## WHAT YOU HAVE TO DO
In the listing that follows, print every line exactly and leave the images out.
[RECORDED INFORMATION — start]
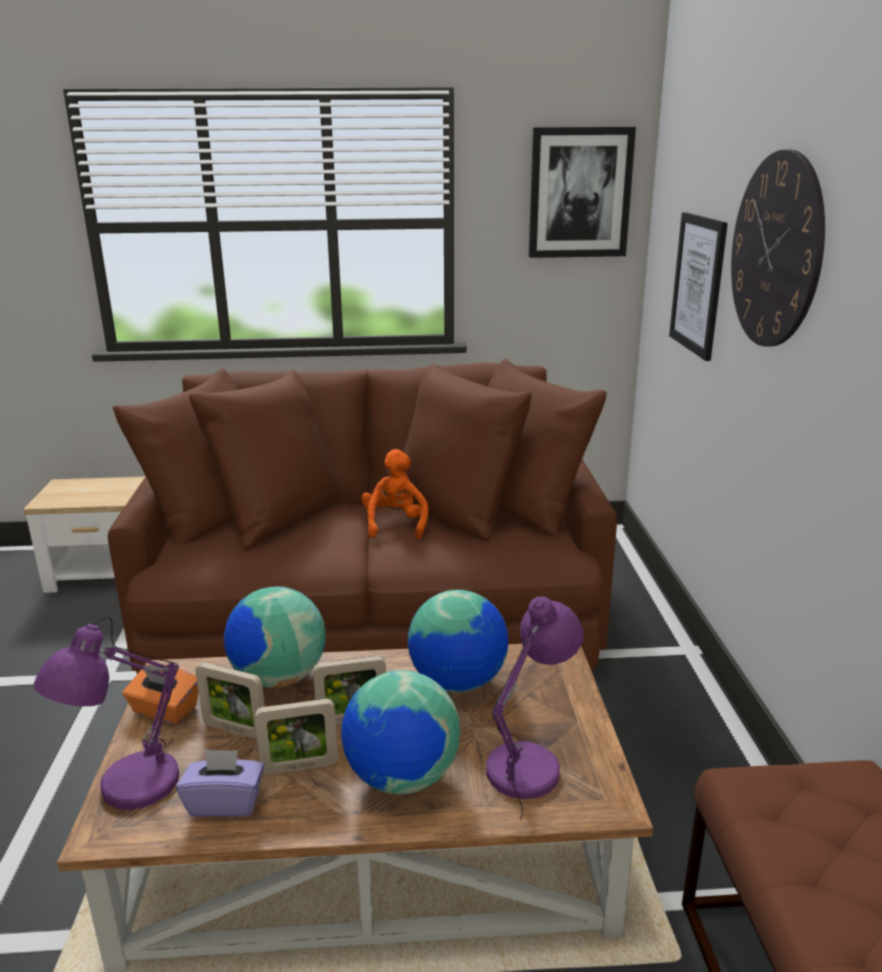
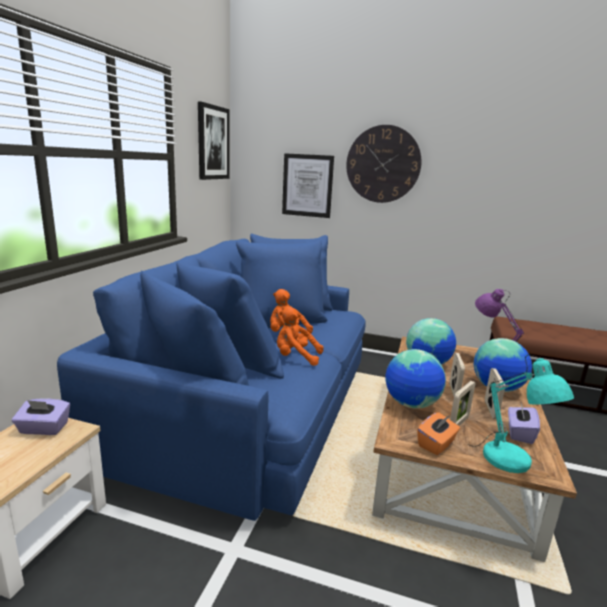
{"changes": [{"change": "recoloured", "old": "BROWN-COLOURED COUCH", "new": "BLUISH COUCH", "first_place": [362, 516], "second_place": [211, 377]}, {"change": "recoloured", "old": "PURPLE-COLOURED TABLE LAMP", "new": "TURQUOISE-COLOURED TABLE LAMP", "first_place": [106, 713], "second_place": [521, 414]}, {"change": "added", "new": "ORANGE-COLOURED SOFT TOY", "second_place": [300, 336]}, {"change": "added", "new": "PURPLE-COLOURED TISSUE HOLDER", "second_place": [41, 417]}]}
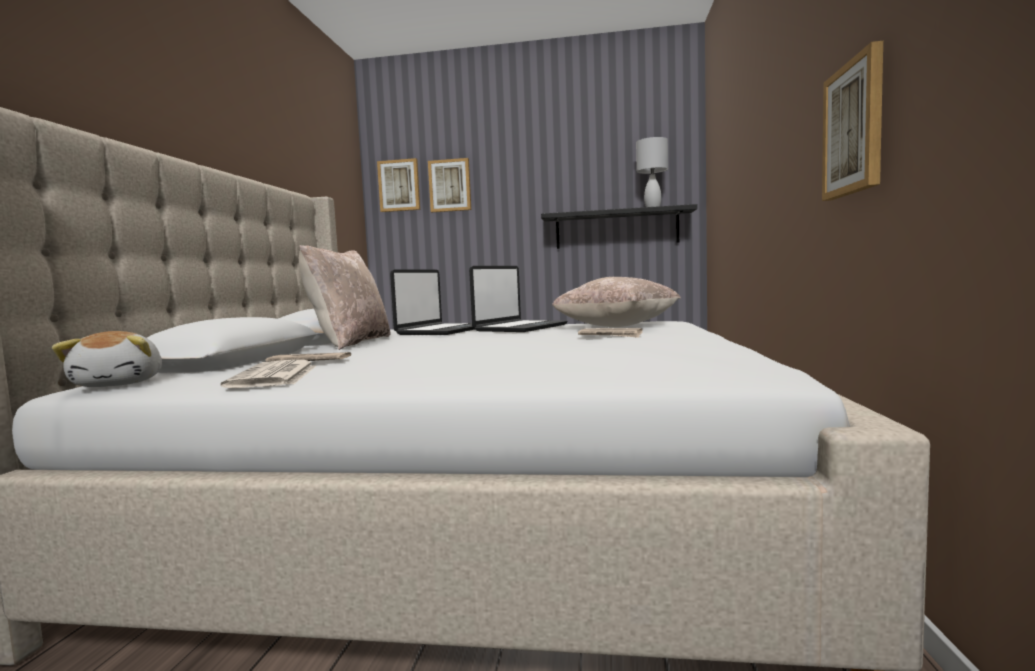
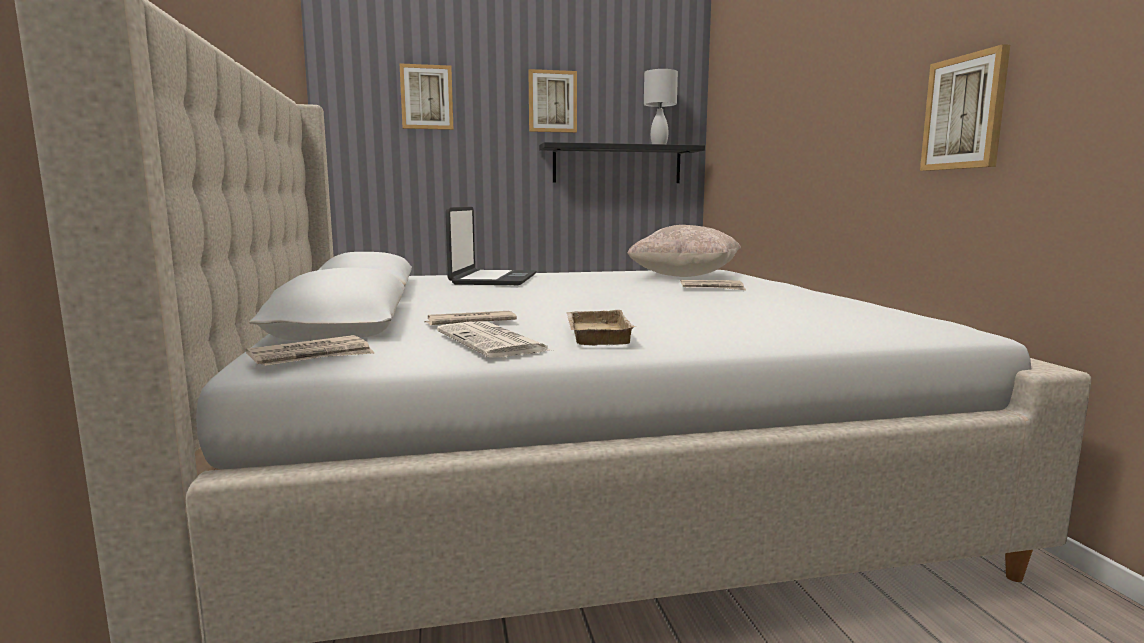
{"changes": [{"change": "moved", "old": "WALL ART", "first_place": [398, 185], "second_place": [552, 101]}, {"change": "removed", "old": "SAND-COLOURED CUSHION", "first_place": [345, 297]}, {"change": "removed", "old": "PORTABLE COMPUTER", "first_place": [518, 299]}, {"change": "replaced", "old": "SOFT TOY", "new": "PRINTED PAPER", "first_place": [107, 359], "second_place": [310, 350]}, {"change": "added", "new": "SAND-COLOURED CARRYING TRAY", "second_place": [601, 327]}]}
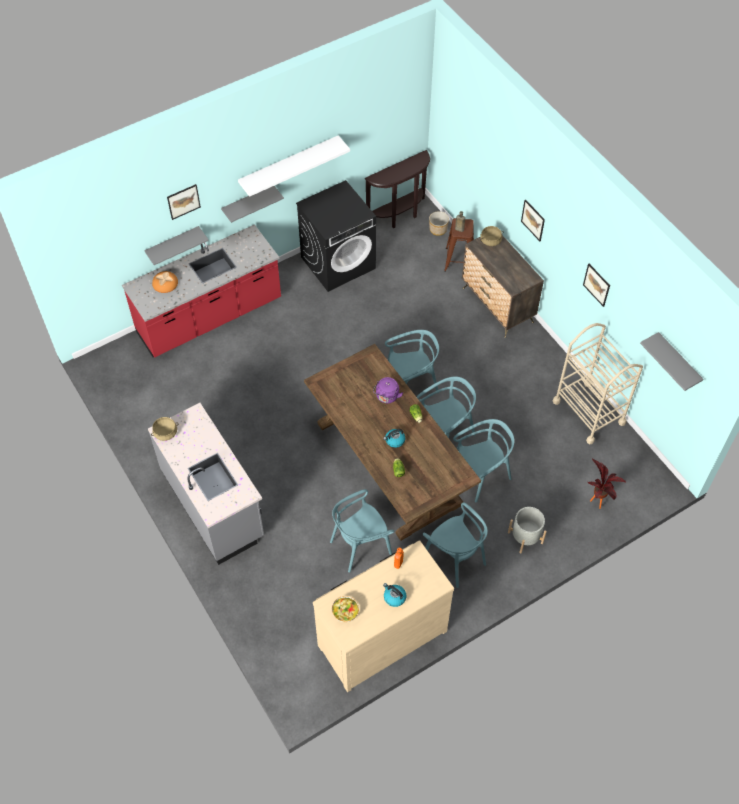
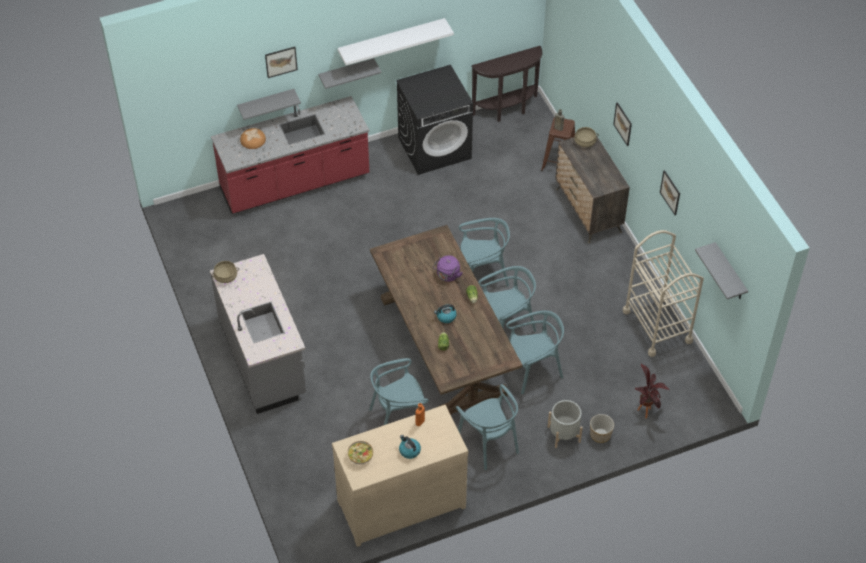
{"changes": [{"change": "moved", "old": "FLOWER POT", "first_place": [439, 223], "second_place": [602, 428]}]}
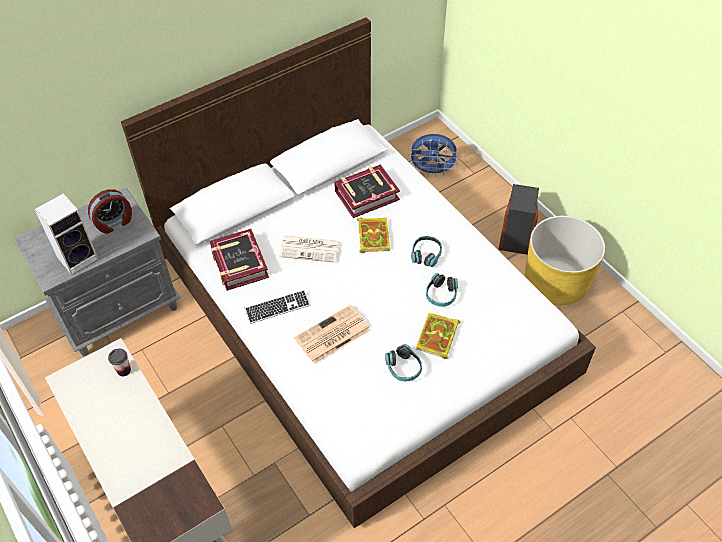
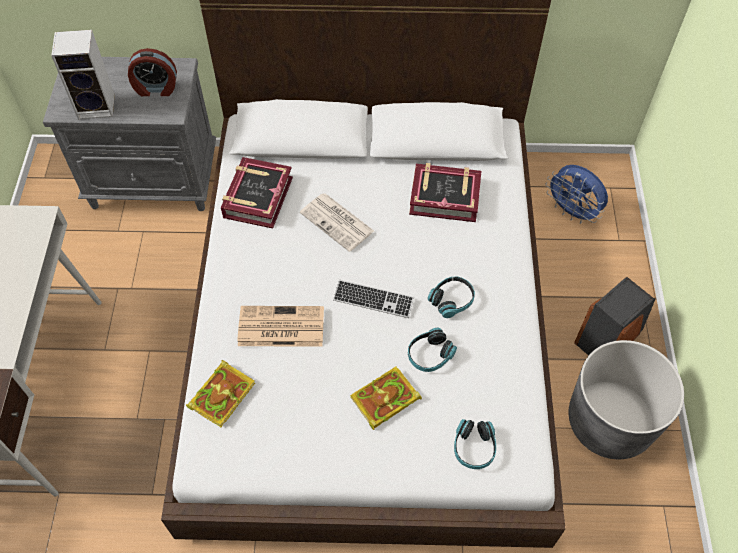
{"changes": [{"change": "recoloured", "old": "YELLOW FLOWER POT", "new": "GREYISH FLOWER POT", "first_place": [565, 261], "second_place": [626, 399]}, {"change": "moved", "old": "VOLUME", "first_place": [373, 235], "second_place": [220, 393]}, {"change": "moved", "old": "KEYBOARD", "first_place": [277, 307], "second_place": [373, 299]}, {"change": "moved", "old": "HEADPHONES", "first_place": [403, 362], "second_place": [475, 444]}, {"change": "removed", "old": "SMALL CUP", "first_place": [119, 363]}]}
[RECORDED INFORMATION — finish]
## WRITTEN SOLUTION
{"changes": [{"change": "recoloured", "old": "BROWN-COLOURED COUCH", "new": "BLUISH COUCH", "first_place": [362, 516], "second_place": [211, 377]}, {"change": "recoloured", "old": "PURPLE-COLOURED TABLE LAMP", "new": "TURQUOISE-COLOURED TABLE LAMP", "first_place": [106, 713], "second_place": [521, 414]}, {"change": "added", "new": "ORANGE-COLOURED SOFT TOY", "second_place": [300, 336]}, {"change": "added", "new": "PURPLE-COLOURED TISSUE HOLDER", "second_place": [41, 417]}]}
{"changes": [{"change": "moved", "old": "WALL ART", "first_place": [398, 185], "second_place": [552, 101]}, {"change": "removed", "old": "SAND-COLOURED CUSHION", "first_place": [345, 297]}, {"change": "removed", "old": "PORTABLE COMPUTER", "first_place": [518, 299]}, {"change": "replaced", "old": "SOFT TOY", "new": "PRINTED PAPER", "first_place": [107, 359], "second_place": [310, 350]}, {"change": "added", "new": "SAND-COLOURED CARRYING TRAY", "second_place": [601, 327]}]}
{"changes": [{"change": "moved", "old": "FLOWER POT", "first_place": [439, 223], "second_place": [602, 428]}]}
{"changes": [{"change": "recoloured", "old": "YELLOW FLOWER POT", "new": "GREYISH FLOWER POT", "first_place": [565, 261], "second_place": [626, 399]}, {"change": "moved", "old": "VOLUME", "first_place": [373, 235], "second_place": [220, 393]}, {"change": "moved", "old": "KEYBOARD", "first_place": [277, 307], "second_place": [373, 299]}, {"change": "moved", "old": "HEADPHONES", "first_place": [403, 362], "second_place": [475, 444]}, {"change": "removed", "old": "SMALL CUP", "first_place": [119, 363]}]}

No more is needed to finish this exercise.